== Data records ==
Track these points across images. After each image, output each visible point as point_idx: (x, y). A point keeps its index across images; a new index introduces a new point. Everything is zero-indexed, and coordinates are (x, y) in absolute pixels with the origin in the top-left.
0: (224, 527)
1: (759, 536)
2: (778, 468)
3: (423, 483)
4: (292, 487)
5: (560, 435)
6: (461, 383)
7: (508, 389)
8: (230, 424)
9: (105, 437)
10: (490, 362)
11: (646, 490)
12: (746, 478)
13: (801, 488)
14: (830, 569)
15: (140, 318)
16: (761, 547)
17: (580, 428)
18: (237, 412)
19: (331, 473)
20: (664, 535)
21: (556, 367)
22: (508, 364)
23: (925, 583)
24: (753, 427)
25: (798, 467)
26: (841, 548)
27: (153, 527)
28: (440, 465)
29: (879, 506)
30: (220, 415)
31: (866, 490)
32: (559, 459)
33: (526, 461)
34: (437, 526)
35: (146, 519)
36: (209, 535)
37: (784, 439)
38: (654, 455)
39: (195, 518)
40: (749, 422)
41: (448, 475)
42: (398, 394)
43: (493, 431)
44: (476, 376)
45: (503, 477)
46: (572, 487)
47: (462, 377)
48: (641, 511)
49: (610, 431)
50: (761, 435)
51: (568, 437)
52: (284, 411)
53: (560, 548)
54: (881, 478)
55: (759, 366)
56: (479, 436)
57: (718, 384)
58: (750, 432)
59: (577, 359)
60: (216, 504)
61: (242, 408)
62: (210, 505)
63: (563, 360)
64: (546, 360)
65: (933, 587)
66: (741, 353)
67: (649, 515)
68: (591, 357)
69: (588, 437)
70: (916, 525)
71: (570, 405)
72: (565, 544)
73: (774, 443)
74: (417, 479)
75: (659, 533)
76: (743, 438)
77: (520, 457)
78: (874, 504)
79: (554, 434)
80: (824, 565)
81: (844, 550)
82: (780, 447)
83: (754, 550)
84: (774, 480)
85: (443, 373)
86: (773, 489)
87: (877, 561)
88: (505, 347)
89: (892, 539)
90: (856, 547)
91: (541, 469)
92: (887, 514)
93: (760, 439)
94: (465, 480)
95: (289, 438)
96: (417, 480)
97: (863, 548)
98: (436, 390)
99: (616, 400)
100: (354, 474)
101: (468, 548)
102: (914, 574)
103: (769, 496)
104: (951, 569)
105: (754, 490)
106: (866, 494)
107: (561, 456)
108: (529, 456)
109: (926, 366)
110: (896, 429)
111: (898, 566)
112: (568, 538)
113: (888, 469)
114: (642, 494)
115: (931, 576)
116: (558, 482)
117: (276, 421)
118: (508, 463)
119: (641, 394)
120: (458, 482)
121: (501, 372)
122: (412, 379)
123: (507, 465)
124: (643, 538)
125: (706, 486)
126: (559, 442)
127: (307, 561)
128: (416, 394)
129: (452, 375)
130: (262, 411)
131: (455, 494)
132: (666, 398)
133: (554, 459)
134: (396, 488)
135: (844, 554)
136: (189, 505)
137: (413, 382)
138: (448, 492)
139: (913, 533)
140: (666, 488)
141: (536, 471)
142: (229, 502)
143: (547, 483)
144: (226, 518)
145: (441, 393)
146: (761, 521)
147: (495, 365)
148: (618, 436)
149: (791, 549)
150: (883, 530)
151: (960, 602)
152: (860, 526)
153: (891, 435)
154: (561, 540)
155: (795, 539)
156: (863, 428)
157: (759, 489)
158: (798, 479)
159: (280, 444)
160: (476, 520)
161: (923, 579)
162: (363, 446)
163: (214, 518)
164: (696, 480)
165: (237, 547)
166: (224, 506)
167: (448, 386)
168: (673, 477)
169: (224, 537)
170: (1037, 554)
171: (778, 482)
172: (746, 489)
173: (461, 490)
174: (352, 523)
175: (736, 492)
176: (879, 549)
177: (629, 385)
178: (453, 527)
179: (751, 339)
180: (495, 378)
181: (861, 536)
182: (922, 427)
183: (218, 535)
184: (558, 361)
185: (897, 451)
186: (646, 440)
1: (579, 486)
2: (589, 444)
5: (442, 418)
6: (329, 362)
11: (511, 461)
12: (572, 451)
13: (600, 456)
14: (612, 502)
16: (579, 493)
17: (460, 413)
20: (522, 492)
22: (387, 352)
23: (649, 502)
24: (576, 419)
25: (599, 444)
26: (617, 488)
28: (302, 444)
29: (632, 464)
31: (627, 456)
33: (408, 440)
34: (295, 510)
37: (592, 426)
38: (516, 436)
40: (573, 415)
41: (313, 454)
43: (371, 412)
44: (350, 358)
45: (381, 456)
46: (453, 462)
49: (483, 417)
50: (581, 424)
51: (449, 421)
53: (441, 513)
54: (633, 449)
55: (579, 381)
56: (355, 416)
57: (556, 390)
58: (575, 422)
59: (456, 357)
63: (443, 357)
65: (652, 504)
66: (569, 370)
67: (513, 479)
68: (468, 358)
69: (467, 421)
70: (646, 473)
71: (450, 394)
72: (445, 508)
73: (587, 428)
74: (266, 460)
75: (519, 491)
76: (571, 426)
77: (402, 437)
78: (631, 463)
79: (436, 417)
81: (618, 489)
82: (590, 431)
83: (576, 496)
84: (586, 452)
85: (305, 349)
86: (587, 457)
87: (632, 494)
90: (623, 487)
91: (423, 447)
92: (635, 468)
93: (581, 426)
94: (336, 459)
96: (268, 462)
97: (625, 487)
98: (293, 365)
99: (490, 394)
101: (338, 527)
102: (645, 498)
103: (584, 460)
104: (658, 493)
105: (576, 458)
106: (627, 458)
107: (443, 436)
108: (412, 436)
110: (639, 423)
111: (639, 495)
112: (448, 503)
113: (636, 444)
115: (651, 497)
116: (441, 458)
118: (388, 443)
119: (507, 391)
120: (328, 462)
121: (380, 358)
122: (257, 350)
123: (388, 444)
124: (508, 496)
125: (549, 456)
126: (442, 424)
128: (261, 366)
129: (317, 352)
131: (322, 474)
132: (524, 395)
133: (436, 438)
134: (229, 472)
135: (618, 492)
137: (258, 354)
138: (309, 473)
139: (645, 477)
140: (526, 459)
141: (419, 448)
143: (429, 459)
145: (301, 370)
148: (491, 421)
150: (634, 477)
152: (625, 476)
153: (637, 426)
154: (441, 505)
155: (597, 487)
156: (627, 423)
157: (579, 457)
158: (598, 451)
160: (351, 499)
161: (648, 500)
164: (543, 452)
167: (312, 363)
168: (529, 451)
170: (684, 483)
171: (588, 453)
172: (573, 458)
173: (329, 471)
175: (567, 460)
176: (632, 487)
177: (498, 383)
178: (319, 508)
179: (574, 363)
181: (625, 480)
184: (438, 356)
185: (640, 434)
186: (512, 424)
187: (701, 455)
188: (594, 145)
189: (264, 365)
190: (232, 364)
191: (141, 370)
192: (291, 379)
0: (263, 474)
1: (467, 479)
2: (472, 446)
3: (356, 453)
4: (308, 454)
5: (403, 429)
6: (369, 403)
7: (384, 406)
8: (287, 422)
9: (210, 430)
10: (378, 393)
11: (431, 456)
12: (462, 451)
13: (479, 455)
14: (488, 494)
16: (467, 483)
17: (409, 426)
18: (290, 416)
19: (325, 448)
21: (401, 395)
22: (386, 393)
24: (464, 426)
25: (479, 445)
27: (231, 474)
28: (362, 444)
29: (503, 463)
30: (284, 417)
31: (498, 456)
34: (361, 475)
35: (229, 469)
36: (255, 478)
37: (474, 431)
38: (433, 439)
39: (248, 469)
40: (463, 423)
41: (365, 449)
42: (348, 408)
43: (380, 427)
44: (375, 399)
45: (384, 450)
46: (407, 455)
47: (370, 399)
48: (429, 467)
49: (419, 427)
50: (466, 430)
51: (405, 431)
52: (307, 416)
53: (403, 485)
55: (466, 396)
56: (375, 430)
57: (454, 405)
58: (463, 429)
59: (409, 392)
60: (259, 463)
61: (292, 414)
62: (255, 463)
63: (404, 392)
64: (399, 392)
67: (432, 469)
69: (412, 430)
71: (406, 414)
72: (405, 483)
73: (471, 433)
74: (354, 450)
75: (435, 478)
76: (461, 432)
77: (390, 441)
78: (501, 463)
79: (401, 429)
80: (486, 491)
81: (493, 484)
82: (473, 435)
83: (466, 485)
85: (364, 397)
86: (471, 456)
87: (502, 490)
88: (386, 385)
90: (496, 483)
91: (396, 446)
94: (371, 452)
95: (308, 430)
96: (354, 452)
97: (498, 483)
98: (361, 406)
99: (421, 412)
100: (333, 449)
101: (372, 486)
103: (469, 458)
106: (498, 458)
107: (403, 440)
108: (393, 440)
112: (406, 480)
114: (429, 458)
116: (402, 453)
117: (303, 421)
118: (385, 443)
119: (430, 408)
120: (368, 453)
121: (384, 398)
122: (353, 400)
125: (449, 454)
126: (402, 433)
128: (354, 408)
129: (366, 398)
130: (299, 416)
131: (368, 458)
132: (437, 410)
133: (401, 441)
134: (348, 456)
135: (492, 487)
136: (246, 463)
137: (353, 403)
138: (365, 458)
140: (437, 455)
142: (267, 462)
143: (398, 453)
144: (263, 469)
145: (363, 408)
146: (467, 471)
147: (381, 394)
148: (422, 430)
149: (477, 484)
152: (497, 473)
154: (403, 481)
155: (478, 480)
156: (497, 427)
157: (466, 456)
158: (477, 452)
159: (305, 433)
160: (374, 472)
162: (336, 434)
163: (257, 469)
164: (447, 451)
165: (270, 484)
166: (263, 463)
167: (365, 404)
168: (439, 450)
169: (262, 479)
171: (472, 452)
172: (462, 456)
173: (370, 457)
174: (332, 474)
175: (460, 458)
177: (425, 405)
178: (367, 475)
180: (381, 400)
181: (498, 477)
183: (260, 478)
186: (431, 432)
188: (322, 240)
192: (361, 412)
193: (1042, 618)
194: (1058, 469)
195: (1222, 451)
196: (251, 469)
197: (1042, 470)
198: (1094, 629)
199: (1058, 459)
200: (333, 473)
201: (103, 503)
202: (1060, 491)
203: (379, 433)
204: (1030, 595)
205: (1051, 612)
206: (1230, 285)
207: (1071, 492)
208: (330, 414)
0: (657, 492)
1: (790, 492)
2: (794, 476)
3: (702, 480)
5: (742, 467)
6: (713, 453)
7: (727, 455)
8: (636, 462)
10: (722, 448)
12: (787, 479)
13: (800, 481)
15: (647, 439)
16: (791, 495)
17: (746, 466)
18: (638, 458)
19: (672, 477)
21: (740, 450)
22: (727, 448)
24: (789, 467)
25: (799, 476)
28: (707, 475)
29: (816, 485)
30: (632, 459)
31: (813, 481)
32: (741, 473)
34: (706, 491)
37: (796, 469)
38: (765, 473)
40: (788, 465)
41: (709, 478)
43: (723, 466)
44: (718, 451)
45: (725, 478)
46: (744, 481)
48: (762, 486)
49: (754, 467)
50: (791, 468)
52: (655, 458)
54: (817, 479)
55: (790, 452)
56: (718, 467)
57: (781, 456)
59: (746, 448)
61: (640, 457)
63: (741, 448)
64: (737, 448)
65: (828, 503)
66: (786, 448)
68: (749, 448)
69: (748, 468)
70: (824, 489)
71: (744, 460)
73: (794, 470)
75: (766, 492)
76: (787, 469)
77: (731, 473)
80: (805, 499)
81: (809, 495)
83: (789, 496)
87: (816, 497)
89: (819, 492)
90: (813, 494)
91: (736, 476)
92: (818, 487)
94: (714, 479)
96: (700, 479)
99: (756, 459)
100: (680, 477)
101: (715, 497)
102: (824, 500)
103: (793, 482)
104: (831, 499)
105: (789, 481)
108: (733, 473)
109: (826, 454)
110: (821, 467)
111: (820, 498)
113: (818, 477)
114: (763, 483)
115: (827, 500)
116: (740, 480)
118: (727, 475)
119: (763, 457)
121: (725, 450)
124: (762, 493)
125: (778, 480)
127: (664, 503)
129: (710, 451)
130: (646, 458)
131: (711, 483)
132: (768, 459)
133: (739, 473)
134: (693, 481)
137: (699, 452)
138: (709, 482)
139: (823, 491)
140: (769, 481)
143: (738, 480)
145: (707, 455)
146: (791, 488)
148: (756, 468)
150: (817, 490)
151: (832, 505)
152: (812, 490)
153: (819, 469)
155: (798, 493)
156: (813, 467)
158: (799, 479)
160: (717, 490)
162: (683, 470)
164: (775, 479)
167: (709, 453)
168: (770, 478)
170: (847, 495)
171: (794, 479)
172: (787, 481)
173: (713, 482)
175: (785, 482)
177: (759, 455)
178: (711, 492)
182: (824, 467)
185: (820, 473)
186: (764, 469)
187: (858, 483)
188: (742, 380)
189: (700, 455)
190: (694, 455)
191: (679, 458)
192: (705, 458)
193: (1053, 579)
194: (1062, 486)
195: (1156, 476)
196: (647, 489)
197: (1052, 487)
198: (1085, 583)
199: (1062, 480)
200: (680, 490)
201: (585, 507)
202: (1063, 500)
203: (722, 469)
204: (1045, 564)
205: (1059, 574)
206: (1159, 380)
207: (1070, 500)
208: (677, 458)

== Task details ==
Retype the material verbatim, from its first line through the line that contains "5: (560, 435)", both ends included.

== Answer space ==
Track these points across images. After each image, output each visible point as point_idx: (x, y). A point keeps its index across images; a new index introduces a new point. Everything is zero-indexed, and coordinates are (x, y) in absolute pixels with the origin in the top-left.
0: (224, 527)
1: (759, 536)
2: (778, 468)
3: (423, 483)
4: (292, 487)
5: (560, 435)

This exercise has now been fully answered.